== Data supplied ==
--- START ---

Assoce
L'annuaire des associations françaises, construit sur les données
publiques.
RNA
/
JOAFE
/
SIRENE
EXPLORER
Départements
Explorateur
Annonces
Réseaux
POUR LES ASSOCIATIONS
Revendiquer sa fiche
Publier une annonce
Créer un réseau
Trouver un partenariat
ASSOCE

--- END ---

== Required action ==
All of the data above must be repeated exactly.

== Reply to the exercise ==
Assoce
L'annuaire des associations françaises, construit sur les données
publiques.
RNA
/
JOAFE
/
SIRENE
EXPLORER
Départements
Explorateur
Annonces
Réseaux
POUR LES ASSOCIATIONS
Revendiquer sa fiche
Publier une annonce
Créer un réseau
Trouver un partenariat
ASSOCE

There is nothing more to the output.